_ПРЕДЛОЖЕННЫЙ ТЕКСТ_
>>>
Надо сказать, что собственно на стихи футуристов тогда никто особого внимания не обращал. Да и какой-то творческий багаж был разве что у Каменского и Хлебникова. Первого слушать было незачем. Второй же читал свои и без того странноватые произведения отвратительно, поскольку обладал невнятной дикцией и полным отсутствием артистизма. У Маяковского же в запасе тогда не было еще почти ничего.
И вот тут-то произошла довольно интересная вещь. Успех футуристов оказался не только скандальным. Для части аудитории они стали, говоря сегодняшним языком, культовыми фигурами. У них появилось множество поклонников и последователей, которые принимали эти шабаши на ура. Опять же – не столько из-за самих стихов. Но это было круто!
<<<
_ИСХОДНЫЕ ДАННЫЕ_
>>>
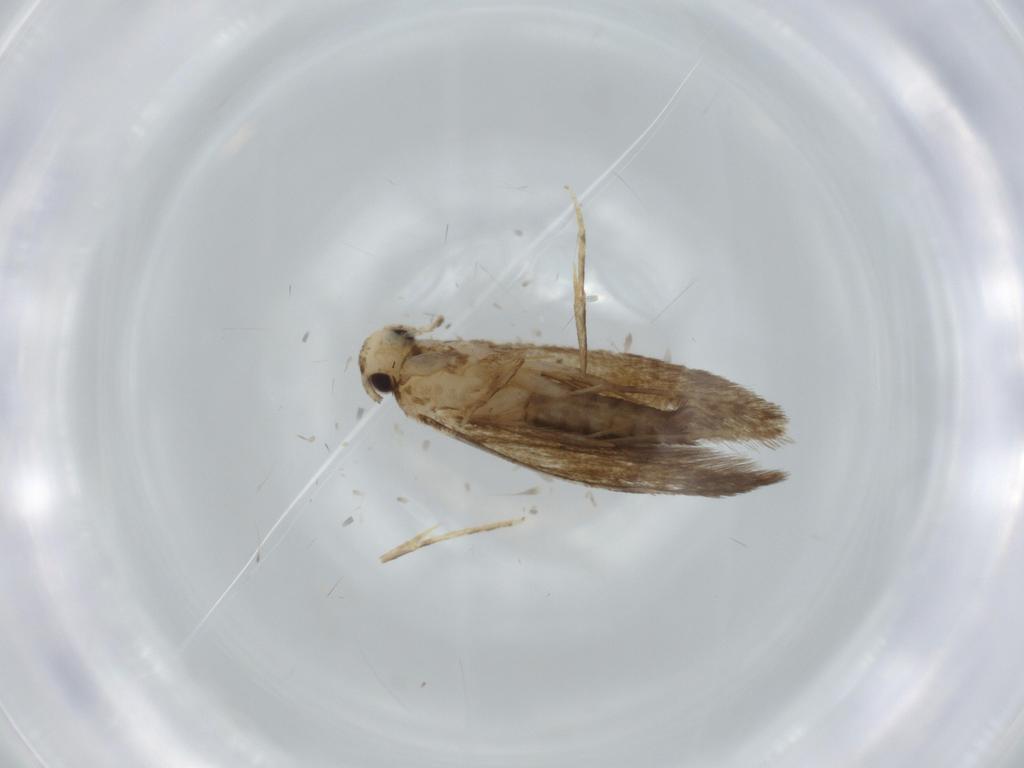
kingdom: Animalia
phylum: Arthropoda
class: Insecta
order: Lepidoptera
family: Tineidae
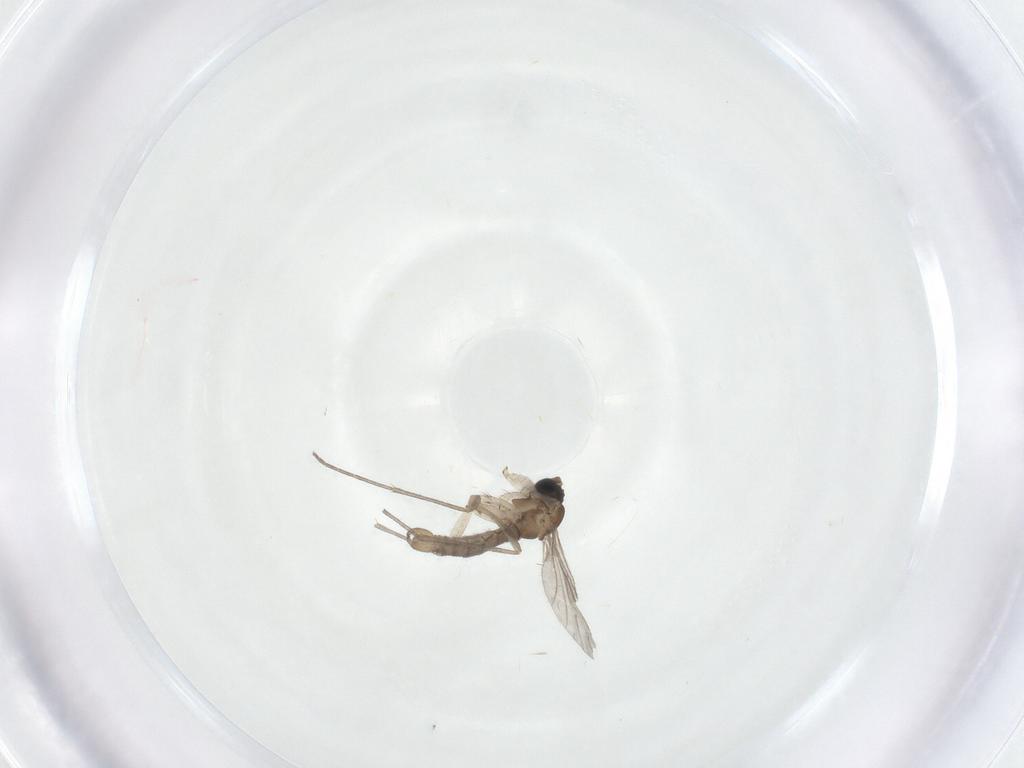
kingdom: Animalia
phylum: Arthropoda
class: Insecta
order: Diptera
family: Sciaridae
<<<
_ЗАДАНИЯ ДЛЯ ВЫПОЛНЕНИЯ_
A - Переведите на английский язык предложение из текста о футуристах: «Успех футуристов оказался не только скандальным».
B - Продолжите текст о футуристах после его последнего предложения.

_РЕЗУЛЬТАТЫ УПРАЖНЕНИЯ_
A - The futurists' success turned out to be not merely scandalous.

B -
Поклонниками футуристов становились в основном студенты и школьники старших классов гимназий. Что же их так привлекало? Ну, во-первых, футуристы продолжили и довели до крайности ненависть предыдущего поколения к «мещанам», к «сытым». Обывателя было принято не любить. Во-вторых, им нравилось, что они поносят классиков, которых им вдалбливали в гимназии. Я утверждаю: для того чтобы привить людям отвращение к тому или иному писателю, надо включить его в школьную программу. В-третьих, и это главное, молодежи нравился дух отрицания. Разрушительный пафос. Ну надоела им тогдашняя Россия! Хотелось чего-нибудь новенького. За это ведь любили и революционные теории.
Опять приведу параллель из недавней истории. Точно так же в восьмидесятых принимали группы ленинградского рок-клуба. Музыку – а тем более тексты – воспринимать на концертах было сложно из-за отвратительной аппаратуры. Но музыка по своему духу была явно ПРОТИВ. Хорошо это было или не очень – можно спорить. Но такие вот сложились настроения. Ничего не поделаешь. Как вышло – так вышло.
Футуристы не обманули ожиданий. Закрепляя успех, они стали выдавать на-гора поэтический материал – и из-под их перьев попер уже полный «хеви-метал». Теперь выступления группы проходили так: в проходах – толпа «фанатов» (впрочем, можно и без кавычек), а в зале – возмущенная, но продолжающая ходить на вечера «приличная публика».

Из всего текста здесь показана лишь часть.